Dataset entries
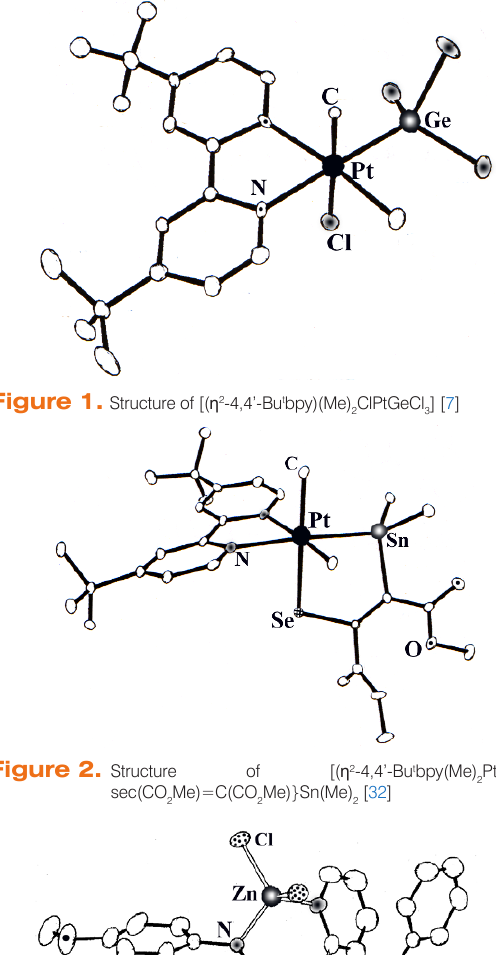
Figure 2. Structure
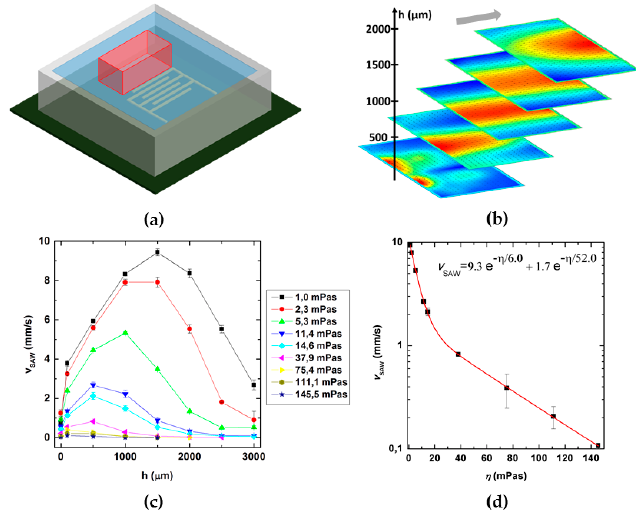
Figure 4. ( a ) Sketch of the used setup. A PDMS wall (grey) is placed on the SAW-chip and filled with a fluid. The red area shows the measured region in front of the aperture starting at the first finger of the IDT; ( b ) Velocity field for different heights, measured by particle image velocimetry (PIV). The position of the jet changes with height. The color scale gives the distribution of the velocity in each layer (blue = minimal, red = maximal). The general in plane flow is from left to right as indicated by the grey arrow; ( c ) Mean SAW velocity from ( b ) dependent on the height in the fluid for different viscosities. The maximal velocity decreases with increasing viscosity. The overall shape of the graph is caused by a viscosity dependent Rayleigh angle and fixed positions of the analyzed region; ( d ) The maximal SAW velocity declines bi-exponentially with increasing viscosity of the fluid. The data point and error bars represent the mean and the standard deviation respectively, of at least three experiments.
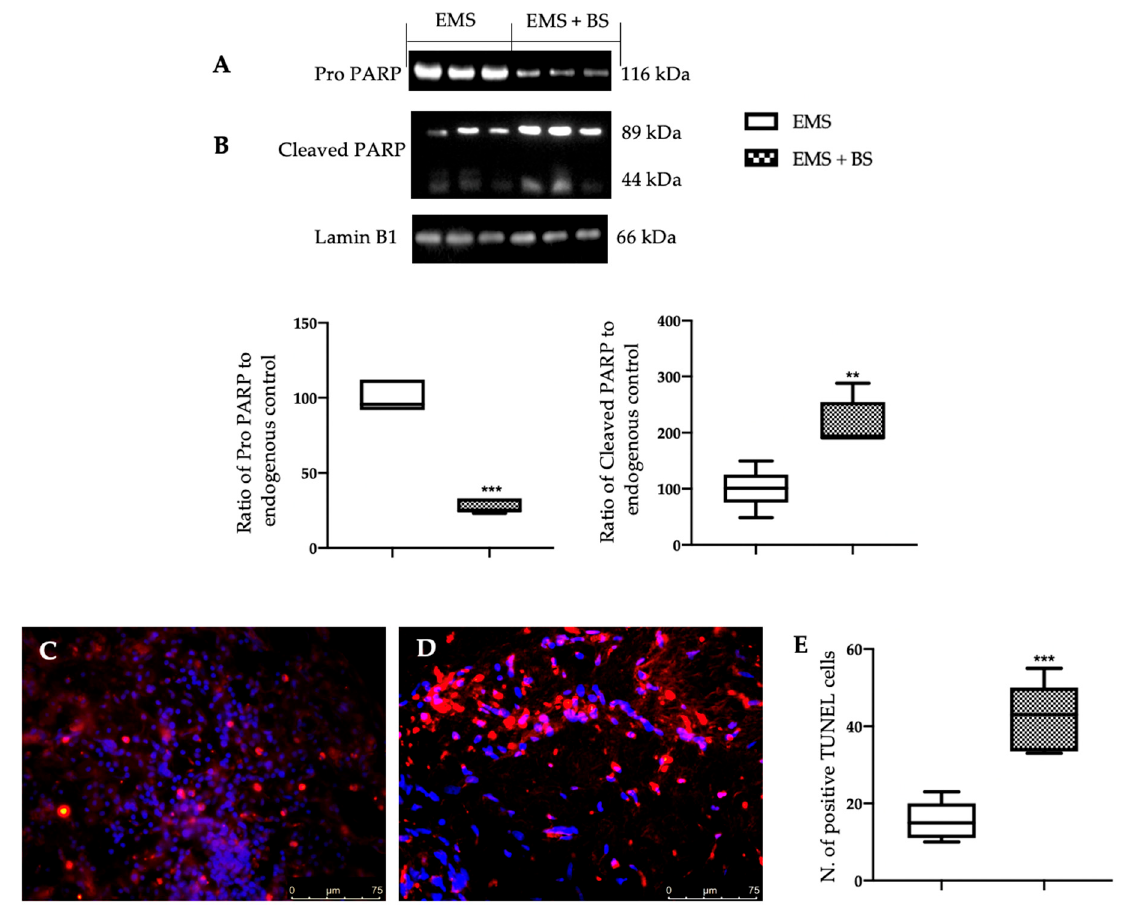
Figure 6. Analysis of the effect of oral BS administration on apoptosis: Western blot analysis of: Pro PARP ( A ), cleaved PARP ( B ) expression; TUNEL staining (magnification 40×): EMS ( C ), EMS + BS ( D ), number of TUNEL positive cells ( E ). For the analyses, n = 5 animals from each group were employed. A p -value of less than 0.05 was considered significant. ** p < 0.01 vs. control, *** p < 0.001 vs. control.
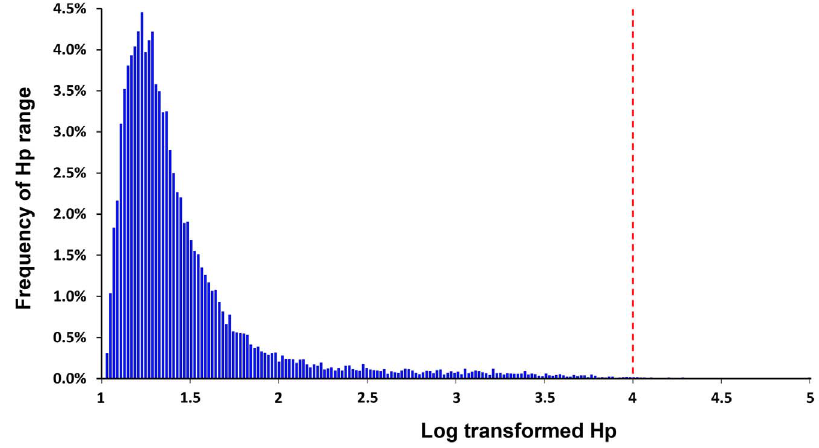
Figure 4. Histogram of log-transformed pooled heterozygosity ( Hp ) values. The x-axis is evenly divided into 200 bars from 1 to 5, and each bar represents a transformed Hp range of 0.02. The y-axis represents the percentage of each transformed Hp range in the total 200 transformed Hp ranges. All Hp values were transformed by –log 2 .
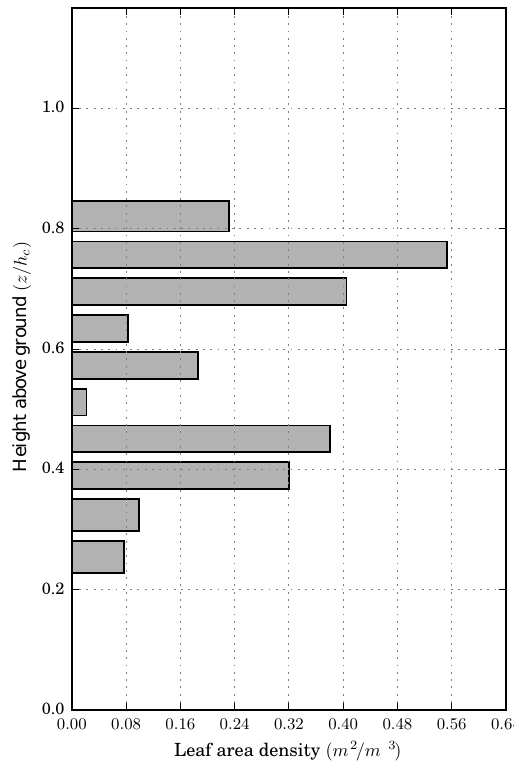
Figure 2. Simulated leaf area density profile corresponding to the forest canopy at the Tumbarumba site used in this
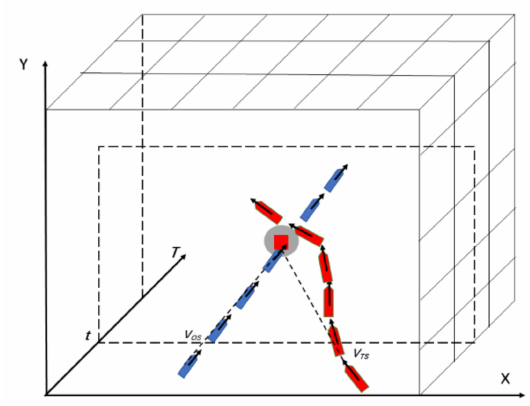
Figure 7. Multi-ship collaborative simulation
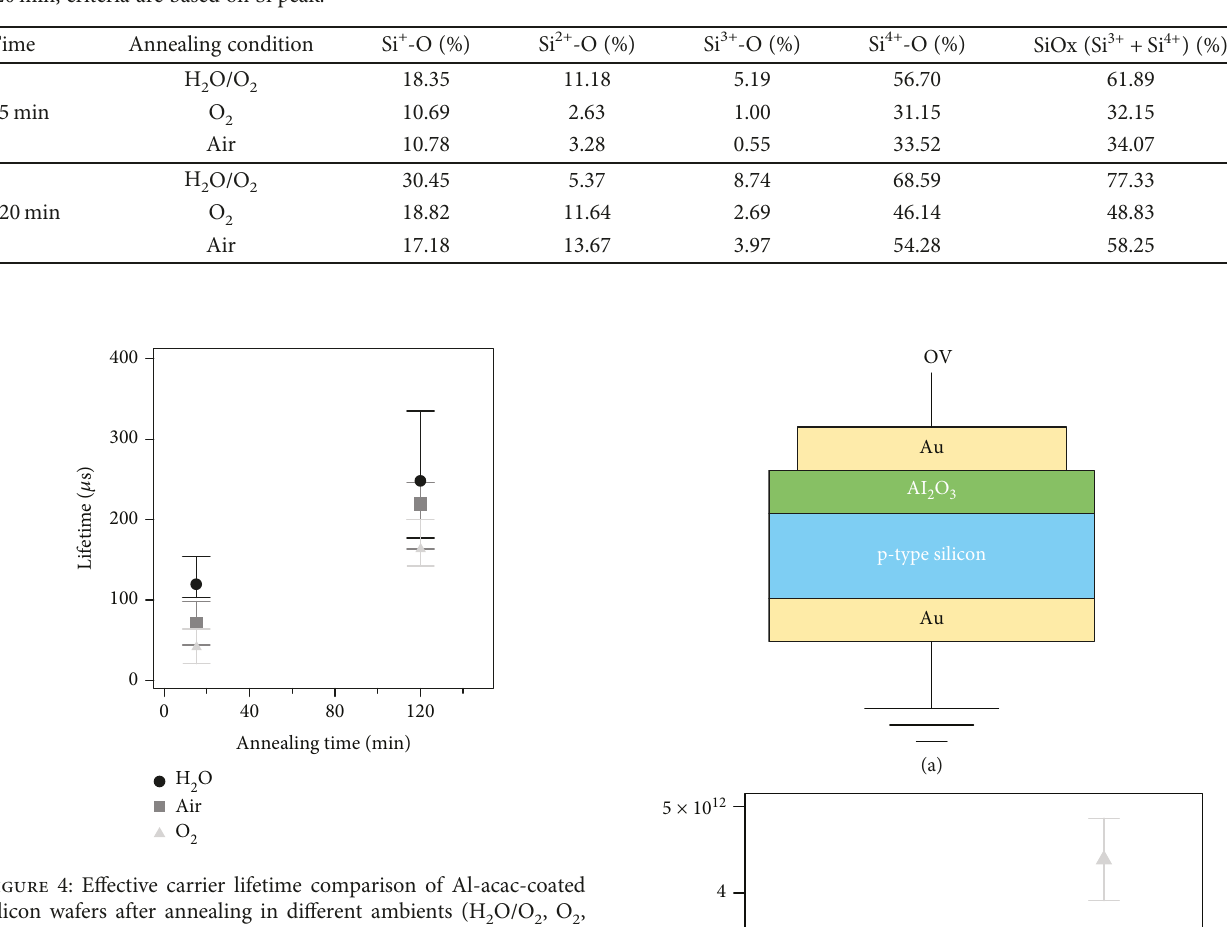
fi lm in various ambients for 15 or after annealing of AlO x x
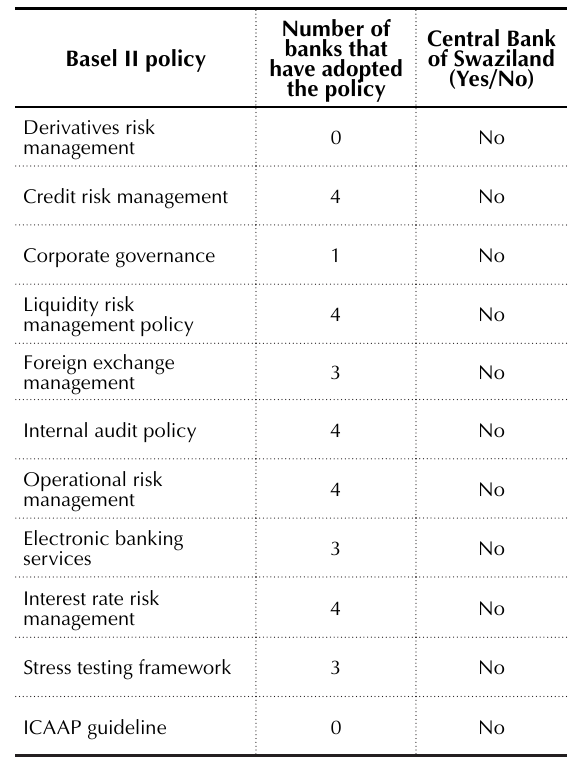
Table 4. Basel II compliant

**What you should do**
Every line from the one containing "fi lm in various" through the end of the records is to be returned exactly, and those lines alone; pictures are dropped.

**Written response**
fi lm in various ambients for 15 or after annealing of AlO x x
Table 4. Basel II compliant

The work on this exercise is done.